Before Kai could ponder the man’s last words, the door to the temple opened and a girl with a familiar aura entered. Though his psychic senses told him as much, he knew she had long blond hair beneath her hood and a blue bandanna wrapped around her forehead. He smiled, finally understanding that there were no accidents, no coincidences and no pieces of the universal puzzle that were not just links in a causal chain that stretched back to very beginning of all things.

‘Perhaps I amwhere I’m meant to be,’ he said softly, as the girl saw him and her eyes widened in surprise.

‘Kai?’ said the girl. ‘Throne, what are you doing here?’

‘Hello, Roxanne,’ said Kai.

NAGASENA WATCHES THE approaching vehicles with irritation and a sense of events moving faster than anyone gathered here can control. Six armoured vehicles, boxy and reeking of engine oil and hot metal. They have been forced to wait for these tanks by an order from the City of Sight. No explanation was forthcoming, and for nearly ninety minutes they have allowed their quarry to put ever greater distance between them.

‘We should not have waited,’ Kartono says to him, but he does not reply. The answer is self-evident. No, they should not have waited, but his every instinct is railing against this hunt. He tells himself that he is foolish to put faith in omens, that he should have continued without Golovko and Saturnalia.

He knows where his prey has gone, and he could be there already but for his hunt companions. Yet he did not set off on his own. He waited. Speed and the relentlessness of pursuit are his greatest weapons, and he has sacrificed them both.

Why?

Because this hunt does not serve the truth, it is intended to bury it.

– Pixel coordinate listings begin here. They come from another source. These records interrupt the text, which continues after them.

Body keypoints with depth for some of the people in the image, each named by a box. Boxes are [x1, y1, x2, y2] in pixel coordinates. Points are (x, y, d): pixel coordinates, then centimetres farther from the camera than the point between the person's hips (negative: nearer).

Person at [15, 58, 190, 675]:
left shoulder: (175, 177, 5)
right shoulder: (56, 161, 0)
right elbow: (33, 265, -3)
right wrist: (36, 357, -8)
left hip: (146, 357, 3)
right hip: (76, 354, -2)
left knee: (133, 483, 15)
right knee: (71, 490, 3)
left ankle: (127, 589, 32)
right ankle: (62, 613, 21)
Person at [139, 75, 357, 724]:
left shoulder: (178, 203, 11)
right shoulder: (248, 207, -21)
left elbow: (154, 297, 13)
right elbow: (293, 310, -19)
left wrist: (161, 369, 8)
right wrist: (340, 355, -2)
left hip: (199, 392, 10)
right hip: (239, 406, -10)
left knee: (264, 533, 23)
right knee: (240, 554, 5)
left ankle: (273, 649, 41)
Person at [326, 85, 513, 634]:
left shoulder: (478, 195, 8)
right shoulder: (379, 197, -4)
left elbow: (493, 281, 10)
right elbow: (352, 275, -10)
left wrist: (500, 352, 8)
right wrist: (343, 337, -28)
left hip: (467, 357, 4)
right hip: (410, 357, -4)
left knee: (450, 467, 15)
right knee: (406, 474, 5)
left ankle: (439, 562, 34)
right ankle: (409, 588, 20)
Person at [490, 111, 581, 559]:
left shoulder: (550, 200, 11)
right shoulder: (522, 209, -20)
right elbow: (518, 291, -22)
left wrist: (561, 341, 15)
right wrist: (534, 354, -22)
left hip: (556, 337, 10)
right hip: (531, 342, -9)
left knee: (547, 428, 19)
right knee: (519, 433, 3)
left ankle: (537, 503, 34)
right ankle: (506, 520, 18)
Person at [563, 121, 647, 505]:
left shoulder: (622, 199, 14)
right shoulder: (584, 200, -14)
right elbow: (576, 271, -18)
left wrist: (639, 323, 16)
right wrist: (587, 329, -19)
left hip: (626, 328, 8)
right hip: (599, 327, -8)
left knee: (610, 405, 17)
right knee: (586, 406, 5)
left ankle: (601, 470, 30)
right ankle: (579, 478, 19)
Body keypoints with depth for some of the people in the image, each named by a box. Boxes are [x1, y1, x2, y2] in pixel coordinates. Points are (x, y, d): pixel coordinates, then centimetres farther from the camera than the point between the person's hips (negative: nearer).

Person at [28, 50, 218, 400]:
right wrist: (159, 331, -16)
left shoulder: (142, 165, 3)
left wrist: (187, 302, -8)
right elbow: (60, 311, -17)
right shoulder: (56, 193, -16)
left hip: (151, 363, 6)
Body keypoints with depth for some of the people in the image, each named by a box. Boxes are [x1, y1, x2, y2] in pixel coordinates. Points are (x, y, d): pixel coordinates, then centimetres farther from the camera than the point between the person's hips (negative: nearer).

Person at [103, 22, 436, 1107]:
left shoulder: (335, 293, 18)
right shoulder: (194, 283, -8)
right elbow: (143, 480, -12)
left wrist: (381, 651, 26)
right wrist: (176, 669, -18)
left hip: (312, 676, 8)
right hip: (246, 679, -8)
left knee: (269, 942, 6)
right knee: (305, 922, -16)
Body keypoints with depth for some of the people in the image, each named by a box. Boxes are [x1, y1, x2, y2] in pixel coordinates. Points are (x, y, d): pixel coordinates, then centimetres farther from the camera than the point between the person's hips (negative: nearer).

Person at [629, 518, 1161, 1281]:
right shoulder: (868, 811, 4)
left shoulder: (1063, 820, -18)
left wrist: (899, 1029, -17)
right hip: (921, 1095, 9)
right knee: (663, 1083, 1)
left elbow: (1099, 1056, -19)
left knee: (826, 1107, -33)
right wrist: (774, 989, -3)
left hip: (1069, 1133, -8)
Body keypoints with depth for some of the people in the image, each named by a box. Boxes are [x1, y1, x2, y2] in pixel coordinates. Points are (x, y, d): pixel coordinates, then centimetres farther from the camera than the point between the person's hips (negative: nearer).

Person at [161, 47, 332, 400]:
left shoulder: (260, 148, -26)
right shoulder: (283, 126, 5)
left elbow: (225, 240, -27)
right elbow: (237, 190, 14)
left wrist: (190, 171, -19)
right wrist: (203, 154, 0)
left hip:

Saturnalia stands at a crossroads to the east, eager to be on the hunt, but unwilling to disobey an order that comes countersigned with the authority of his own masters. Golovko sits with his men, displaying patience Nagasena had not suspected he possessed. He is a man to whom orders are absolute, a man who would kill a hundred innocents if so ordered. Such men are dangerous, for they can enact any horror in the unshakable belief that it serves a higher purpose.

The lead vehicle grinds to a halt in a squall of rubble and screeching metal. It is painted black and red, with the markings of a fortress gate upon which are crossed a black bladed spear and a lasgun. Golovko and Saturnalia join him as the side hatch opens and a junior lieutenant in a black breastplate and helmet emerges, looking as though he wishes he were anywhere but here.

The lieutenant marches over to Golovko and hands him a sealed, one-time message slate.

A code wand slides from Golovko’s gauntlet and the slate flickers into life. Softly glowing text appears on its smooth surface, and the man’s face breaks into a grin of feral anticipation.

Nagasena has seen that look before, and he does not like it.

‘What does the message say?’ he asks, though he fears he knows the answer.

Golovko hands the message slate to Saturnalia, who scans its contents with a nod that confirms what Nagasena is already suspecting. He turns away as Saturnalia offers him the slate.